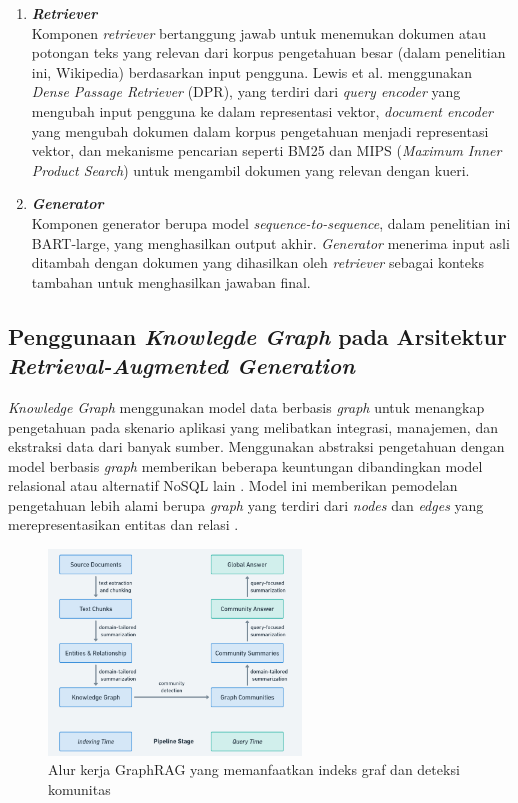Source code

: \begin{enumerate}
	\item \textbf{\textit{Retriever}} \\
	      Komponen \textit{retriever} bertanggung jawab untuk menemukan dokumen atau potongan teks yang relevan dari korpus pengetahuan besar (dalam penelitian ini, Wikipedia) berdasarkan input pengguna.
	      Lewis et al. menggunakan \textit{Dense Passage Retriever} (DPR), yang terdiri dari
	      \textit{query encoder} yang mengubah input pengguna ke dalam representasi vektor,
	      \textit{document encoder} yang mengubah dokumen dalam korpus pengetahuan menjadi representasi vektor, dan
	      mekanisme pencarian seperti BM25 dan MIPS (\textit{Maximum Inner Product Search}) untuk mengambil dokumen yang relevan dengan kueri.
	\item \textbf{\textit{Generator}} \\
	      Komponen generator berupa model \textit{sequence-to-sequence}, dalam penelitian ini BART-large, yang menghasilkan output akhir.
	      \textit{Generator} menerima input asli ditambah dengan dokumen yang dihasilkan oleh \textit{retriever} sebagai konteks tambahan untuk menghasilkan jawaban final.
\end{enumerate}


\subsection{Penggunaan \textit{Knowlegde Graph} pada Arsitektur \textit{Retrieval-Augmented Generation}}
\textit{Knowledge Graph} menggunakan model data berbasis \textit{graph} untuk menangkap pengetahuan pada skenario aplikasi yang melibatkan integrasi, manajemen, dan ekstraksi data dari banyak sumber.
Menggunakan abstraksi pengetahuan dengan model berbasis \textit{graph} memberikan beberapa keuntungan dibandingkan model relasional atau alternatif NoSQL lain \cite{IndustryScaleKnowledgeGraph}.
Model ini memberikan pemodelan pengetahuan lebih alami berupa \textit{graph} yang terdiri dari \textit{nodes} dan \textit{edges} yang merepresentasikan entitas dan relasi \cite{ComparisonofCurrentGraphDatabaseModels}. \\

\begin{figure}[h]
	\centering
	\includegraphics[width=0.6\textwidth]{images/graph-rag-pipeline.png}
	\caption{
		Alur kerja GraphRAG yang memanfaatkan indeks graf dan deteksi komunitas \cite{Edge2025LocalGlobalGraphRAG}
	}
	\label{fig:graphragpipeline}
\end{figure}

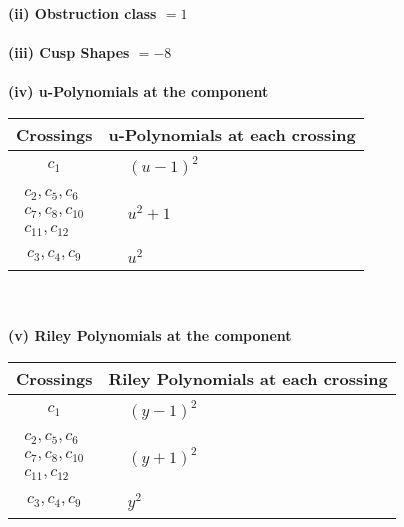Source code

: \documentclass[1p]{elsarticle_modified}
\theoremstyle{definition}
\begin{document}
\flushleft \textbf{(ii) Obstruction class $= 1$}\\~\\
\flushleft \textbf{(iii) Cusp Shapes $= -8$}\\~\\
\newpage\renewcommand{\arraystretch}{1}
\flushleft \textbf{(iv) u-Polynomials at the component}\newline \\
\begin{tabular}{m{50pt}|m{274pt}}
Crossings & \hspace{64pt}u-Polynomials at each crossing \\
\hline $$\begin{aligned}c_{1}\end{aligned}$$&$\begin{aligned}
&(u-1)^2
\end{aligned}$\\
\hline $$\begin{aligned}c_{2},c_{5},c_{6}\\c_{7},c_{8},c_{10}\\c_{11},c_{12}\end{aligned}$$&$\begin{aligned}
&u^2+1
\end{aligned}$\\
\hline $$\begin{aligned}c_{3},c_{4},c_{9}\end{aligned}$$&$\begin{aligned}
&u^2
\end{aligned}$\\
\hline
\end{tabular}\\~\\
\newpage\renewcommand{\arraystretch}{1}
\flushleft \textbf{(v) Riley Polynomials at the component}\newline \\
\begin{tabular}{m{50pt}|m{274pt}}
Crossings & \hspace{64pt}Riley Polynomials at each crossing \\
\hline $$\begin{aligned}c_{1}\end{aligned}$$&$\begin{aligned}
&(y-1)^2
\end{aligned}$\\
\hline $$\begin{aligned}c_{2},c_{5},c_{6}\\c_{7},c_{8},c_{10}\\c_{11},c_{12}\end{aligned}$$&$\begin{aligned}
&(y+1)^2
\end{aligned}$\\
\hline $$\begin{aligned}c_{3},c_{4},c_{9}\end{aligned}$$&$\begin{aligned}
&y^2
\end{aligned}$\\
\hline
\end{tabular}\\~\\
\end{document}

> ACTIVITY
Everything in the listing except the pictures must be reproduced exactly.

> YOUR SOLUTION
Source code

: \begin{enumerate}
	\item \textbf{\textit{Retriever}} \\
	      Komponen \textit{retriever} bertanggung jawab untuk menemukan dokumen atau potongan teks yang relevan dari korpus pengetahuan besar (dalam penelitian ini, Wikipedia) berdasarkan input pengguna.
	      Lewis et al. menggunakan \textit{Dense Passage Retriever} (DPR), yang terdiri dari
	      \textit{query encoder} yang mengubah input pengguna ke dalam representasi vektor,
	      \textit{document encoder} yang mengubah dokumen dalam korpus pengetahuan menjadi representasi vektor, dan
	      mekanisme pencarian seperti BM25 dan MIPS (\textit{Maximum Inner Product Search}) untuk mengambil dokumen yang relevan dengan kueri.
	\item \textbf{\textit{Generator}} \\
	      Komponen generator berupa model \textit{sequence-to-sequence}, dalam penelitian ini BART-large, yang menghasilkan output akhir.
	      \textit{Generator} menerima input asli ditambah dengan dokumen yang dihasilkan oleh \textit{retriever} sebagai konteks tambahan untuk menghasilkan jawaban final.
\end{enumerate}


\subsection{Penggunaan \textit{Knowlegde Graph} pada Arsitektur \textit{Retrieval-Augmented Generation}}
\textit{Knowledge Graph} menggunakan model data berbasis \textit{graph} untuk menangkap pengetahuan pada skenario aplikasi yang melibatkan integrasi, manajemen, dan ekstraksi data dari banyak sumber.
Menggunakan abstraksi pengetahuan dengan model berbasis \textit{graph} memberikan beberapa keuntungan dibandingkan model relasional atau alternatif NoSQL lain \cite{IndustryScaleKnowledgeGraph}.
Model ini memberikan pemodelan pengetahuan lebih alami berupa \textit{graph} yang terdiri dari \textit{nodes} dan \textit{edges} yang merepresentasikan entitas dan relasi \cite{ComparisonofCurrentGraphDatabaseModels}. \\

\begin{figure}[h]
	\centering
	\includegraphics[width=0.6\textwidth]{images/graph-rag-pipeline.png}
	\caption{
		Alur kerja GraphRAG yang memanfaatkan indeks graf dan deteksi komunitas \cite{Edge2025LocalGlobalGraphRAG}
	}
	\label{fig:graphragpipeline}
\end{figure}

Source code

: \documentclass[1p]{elsarticle_modified}
\theoremstyle{definition}
\begin{document}
\flushleft \textbf{(ii) Obstruction class $= 1$}\\~\\
\flushleft \textbf{(iii) Cusp Shapes $= -8$}\\~\\
\newpage\renewcommand{\arraystretch}{1}
\flushleft \textbf{(iv) u-Polynomials at the component}\newline \\
\begin{tabular}{m{50pt}|m{274pt}}
Crossings & \hspace{64pt}u-Polynomials at each crossing \\
\hline $$\begin{aligned}c_{1}\end{aligned}$$&$\begin{aligned}
&(u-1)^2
\end{aligned}$\\
\hline $$\begin{aligned}c_{2},c_{5},c_{6}\\c_{7},c_{8},c_{10}\\c_{11},c_{12}\end{aligned}$$&$\begin{aligned}
&u^2+1
\end{aligned}$\\
\hline $$\begin{aligned}c_{3},c_{4},c_{9}\end{aligned}$$&$\begin{aligned}
&u^2
\end{aligned}$\\
\hline
\end{tabular}\\~\\
\newpage\renewcommand{\arraystretch}{1}
\flushleft \textbf{(v) Riley Polynomials at the component}\newline \\
\begin{tabular}{m{50pt}|m{274pt}}
Crossings & \hspace{64pt}Riley Polynomials at each crossing \\
\hline $$\begin{aligned}c_{1}\end{aligned}$$&$\begin{aligned}
&(y-1)^2
\end{aligned}$\\
\hline $$\begin{aligned}c_{2},c_{5},c_{6}\\c_{7},c_{8},c_{10}\\c_{11},c_{12}\end{aligned}$$&$\begin{aligned}
&(y+1)^2
\end{aligned}$\\
\hline $$\begin{aligned}c_{3},c_{4},c_{9}\end{aligned}$$&$\begin{aligned}
&y^2
\end{aligned}$\\
\hline
\end{tabular}\\~\\
\end{document}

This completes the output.